START SUPPLIED RECORDS
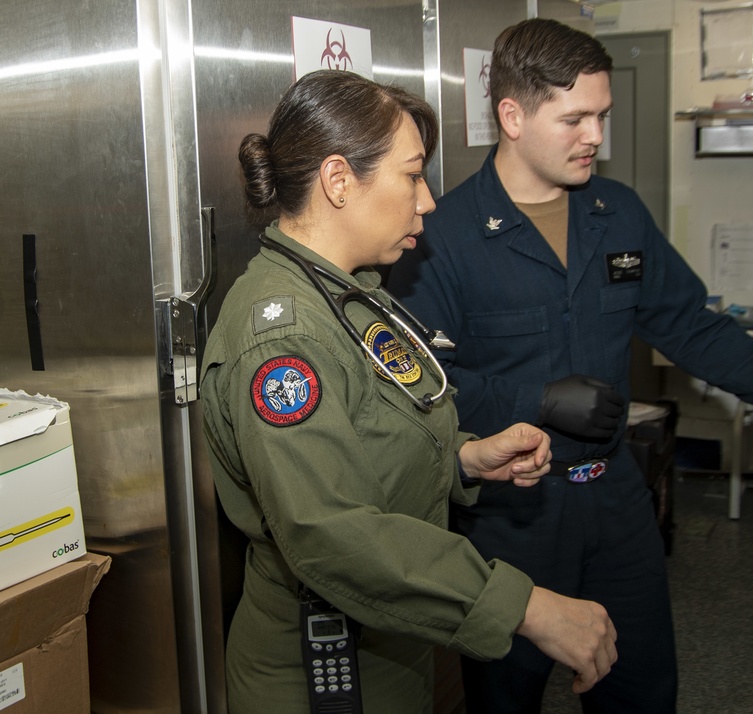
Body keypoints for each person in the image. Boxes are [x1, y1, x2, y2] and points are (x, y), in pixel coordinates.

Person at [387, 18, 753, 714]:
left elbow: (686, 323)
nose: (597, 135)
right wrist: (536, 398)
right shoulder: (439, 237)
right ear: (512, 115)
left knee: (642, 689)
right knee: (506, 694)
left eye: (603, 115)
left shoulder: (614, 211)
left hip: (617, 499)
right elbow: (417, 384)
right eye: (575, 119)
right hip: (510, 513)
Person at [199, 69, 619, 714]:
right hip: (320, 670)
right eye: (412, 175)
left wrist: (462, 459)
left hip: (389, 639)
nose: (427, 200)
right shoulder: (282, 340)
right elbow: (331, 531)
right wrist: (528, 608)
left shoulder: (353, 296)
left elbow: (364, 450)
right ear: (339, 181)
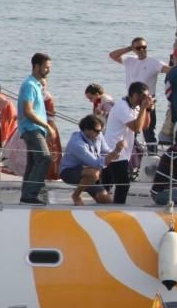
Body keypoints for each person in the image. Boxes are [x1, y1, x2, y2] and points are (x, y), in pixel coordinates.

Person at [109, 37, 170, 150]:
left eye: (144, 47)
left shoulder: (154, 62)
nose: (142, 50)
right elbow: (112, 55)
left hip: (147, 101)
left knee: (148, 131)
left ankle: (152, 155)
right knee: (131, 131)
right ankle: (133, 155)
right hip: (132, 101)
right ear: (134, 49)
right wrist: (129, 48)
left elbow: (169, 70)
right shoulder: (129, 60)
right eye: (138, 48)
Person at [103, 81, 153, 205]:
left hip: (122, 152)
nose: (145, 100)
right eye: (143, 97)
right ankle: (117, 208)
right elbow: (136, 127)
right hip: (114, 151)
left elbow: (144, 126)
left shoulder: (134, 107)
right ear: (135, 95)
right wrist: (142, 108)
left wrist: (147, 110)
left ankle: (104, 205)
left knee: (106, 183)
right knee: (123, 184)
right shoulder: (122, 107)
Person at [60, 115, 124, 205]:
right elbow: (96, 163)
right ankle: (76, 195)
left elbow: (105, 150)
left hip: (90, 174)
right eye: (97, 131)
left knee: (107, 202)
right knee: (93, 173)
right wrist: (114, 153)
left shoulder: (98, 135)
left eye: (101, 130)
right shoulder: (77, 143)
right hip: (69, 172)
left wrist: (117, 152)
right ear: (86, 130)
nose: (99, 133)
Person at [17, 53, 53, 205]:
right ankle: (29, 195)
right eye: (46, 67)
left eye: (49, 67)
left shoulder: (36, 85)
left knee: (33, 162)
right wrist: (47, 126)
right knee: (44, 157)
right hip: (31, 128)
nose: (48, 70)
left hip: (36, 129)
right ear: (36, 66)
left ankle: (26, 194)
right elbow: (28, 111)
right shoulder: (29, 85)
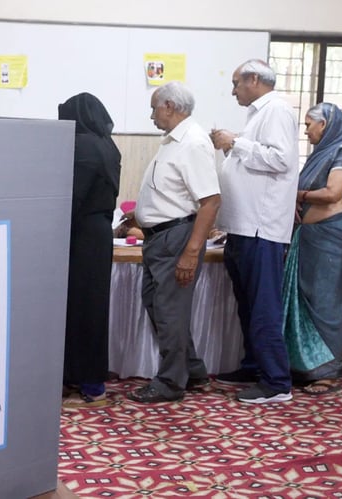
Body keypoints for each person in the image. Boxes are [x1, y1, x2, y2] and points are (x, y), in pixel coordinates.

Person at [210, 59, 299, 404]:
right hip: (243, 227)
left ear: (253, 79)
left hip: (262, 228)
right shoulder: (258, 115)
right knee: (248, 306)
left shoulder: (276, 110)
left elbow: (281, 159)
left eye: (236, 83)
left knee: (263, 308)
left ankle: (276, 382)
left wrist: (235, 142)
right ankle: (254, 366)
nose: (233, 90)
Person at [124, 82, 219, 403]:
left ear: (169, 106)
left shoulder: (193, 142)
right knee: (160, 306)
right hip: (160, 239)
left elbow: (210, 201)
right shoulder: (173, 142)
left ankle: (170, 382)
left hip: (177, 238)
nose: (151, 115)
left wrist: (191, 252)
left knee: (169, 312)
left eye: (154, 108)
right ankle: (191, 369)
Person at [282, 103, 342, 394]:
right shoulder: (320, 154)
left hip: (331, 239)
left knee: (325, 303)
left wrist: (298, 195)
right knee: (304, 300)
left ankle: (326, 371)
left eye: (308, 125)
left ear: (324, 124)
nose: (306, 131)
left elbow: (333, 193)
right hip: (308, 237)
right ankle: (303, 366)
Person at [59, 92, 122, 408]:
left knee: (82, 310)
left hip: (81, 234)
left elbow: (73, 197)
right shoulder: (107, 144)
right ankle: (82, 378)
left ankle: (92, 387)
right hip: (99, 232)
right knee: (90, 308)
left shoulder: (82, 145)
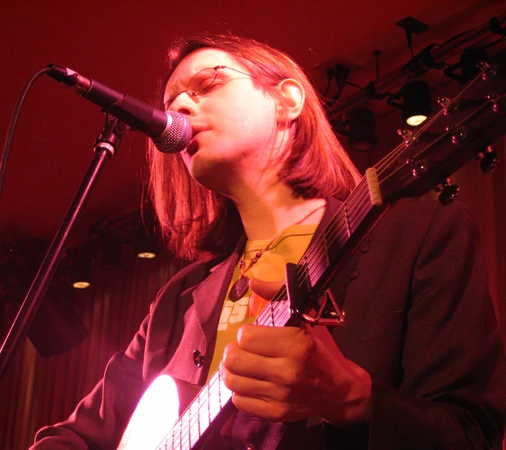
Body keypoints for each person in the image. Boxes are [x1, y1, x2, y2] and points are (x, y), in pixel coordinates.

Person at [31, 33, 506, 449]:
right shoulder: (178, 299)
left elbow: (471, 435)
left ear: (287, 101)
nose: (178, 109)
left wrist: (354, 401)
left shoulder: (416, 233)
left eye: (208, 84)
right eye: (172, 102)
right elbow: (75, 437)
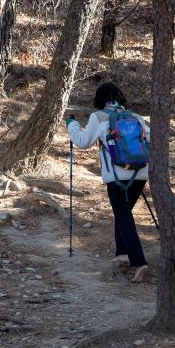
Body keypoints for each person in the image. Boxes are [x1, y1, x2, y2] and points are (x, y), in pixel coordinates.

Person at [66, 82, 151, 282]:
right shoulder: (136, 117)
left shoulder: (99, 117)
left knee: (123, 216)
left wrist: (72, 125)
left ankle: (139, 261)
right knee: (123, 214)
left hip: (116, 176)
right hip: (139, 173)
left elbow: (82, 141)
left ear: (100, 99)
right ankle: (123, 253)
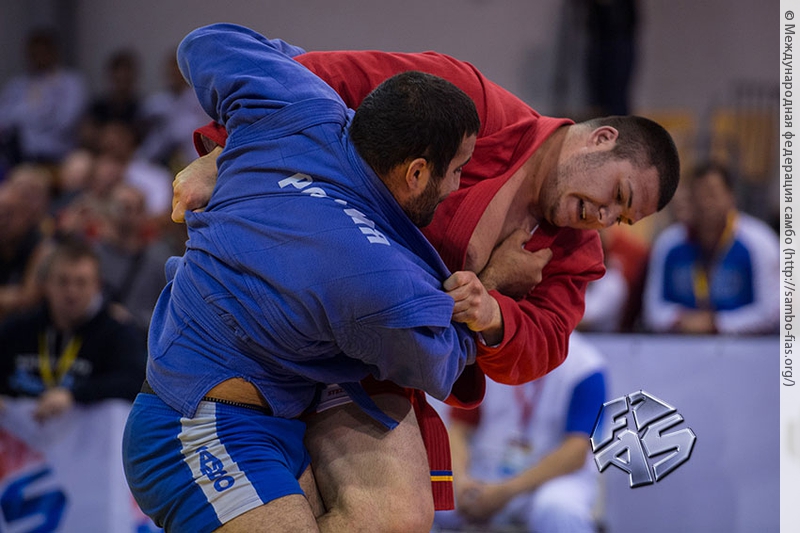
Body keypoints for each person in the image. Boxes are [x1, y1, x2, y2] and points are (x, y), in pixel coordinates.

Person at [174, 35, 680, 531]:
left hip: (375, 356)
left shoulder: (574, 252)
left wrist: (495, 313)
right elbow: (319, 75)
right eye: (617, 194)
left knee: (399, 519)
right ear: (601, 139)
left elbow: (547, 342)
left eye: (621, 218)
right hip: (290, 299)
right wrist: (226, 152)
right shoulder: (470, 103)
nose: (604, 217)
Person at [122, 23, 507, 533]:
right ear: (416, 173)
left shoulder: (302, 105)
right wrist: (492, 282)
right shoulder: (378, 276)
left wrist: (225, 150)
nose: (459, 186)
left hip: (263, 414)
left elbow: (204, 42)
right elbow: (444, 363)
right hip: (195, 427)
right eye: (457, 170)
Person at [434, 332, 606, 533]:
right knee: (428, 498)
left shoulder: (585, 365)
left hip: (549, 479)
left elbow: (576, 452)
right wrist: (461, 480)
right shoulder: (483, 353)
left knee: (557, 510)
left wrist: (505, 491)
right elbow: (457, 430)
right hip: (485, 473)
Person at [0, 237, 146, 422]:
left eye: (81, 282)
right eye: (63, 281)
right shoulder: (18, 329)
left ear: (97, 286)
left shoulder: (116, 333)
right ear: (46, 284)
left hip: (85, 435)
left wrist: (75, 395)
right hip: (23, 432)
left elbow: (133, 380)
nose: (71, 292)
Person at [642, 162, 780, 334]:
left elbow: (772, 311)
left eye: (712, 194)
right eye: (697, 195)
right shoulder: (668, 243)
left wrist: (718, 323)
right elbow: (652, 310)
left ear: (731, 197)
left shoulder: (760, 243)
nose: (705, 203)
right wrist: (678, 319)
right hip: (681, 342)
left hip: (745, 345)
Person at [0, 28, 87, 166]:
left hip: (59, 157)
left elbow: (65, 123)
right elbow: (4, 122)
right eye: (33, 54)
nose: (38, 58)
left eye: (43, 52)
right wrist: (32, 112)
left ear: (54, 53)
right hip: (21, 157)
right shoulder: (17, 85)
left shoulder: (71, 82)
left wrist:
END SUPPLIED RECORDS
Copy the records above from the first line through the line containing "right eye: (138, 48)", both included, and leave out any pictures.

SOLVED EXERCISE
Body keypoints for each person in the image. Boxes are [x1, y1, x2, y2] and points are (x, y), in pixel coordinates.

Person at [387, 18, 753, 714]:
left elbow: (686, 323)
nose: (597, 135)
right wrist: (536, 398)
right shoulder: (439, 237)
right ear: (512, 115)
left knee: (642, 689)
right knee: (506, 694)
left eye: (603, 115)
left shoulder: (614, 211)
left hip: (617, 499)
right elbow: (417, 384)
right eye: (575, 119)
right hip: (510, 513)
Person at [199, 69, 619, 714]:
right hip: (320, 670)
right eye: (412, 175)
left wrist: (462, 459)
left hip: (389, 639)
nose: (427, 200)
right shoulder: (282, 340)
right elbow: (331, 531)
right wrist: (528, 608)
left shoulder: (353, 296)
left elbow: (364, 450)
right ear: (339, 181)
Body keypoints for each person in the image. Boxes are [x1, y1, x2, y2] and points are (x, y), in pixel coordinates.

Person at [109, 37, 170, 150]:
left eye: (144, 47)
left shoulder: (154, 62)
nose: (142, 50)
right elbow: (112, 55)
left hip: (147, 101)
left knee: (148, 131)
left ankle: (152, 155)
right knee: (131, 131)
right ankle: (133, 155)
right hip: (132, 101)
right ear: (134, 49)
right wrist: (129, 48)
left elbow: (169, 70)
right shoulder: (129, 60)
right eye: (138, 48)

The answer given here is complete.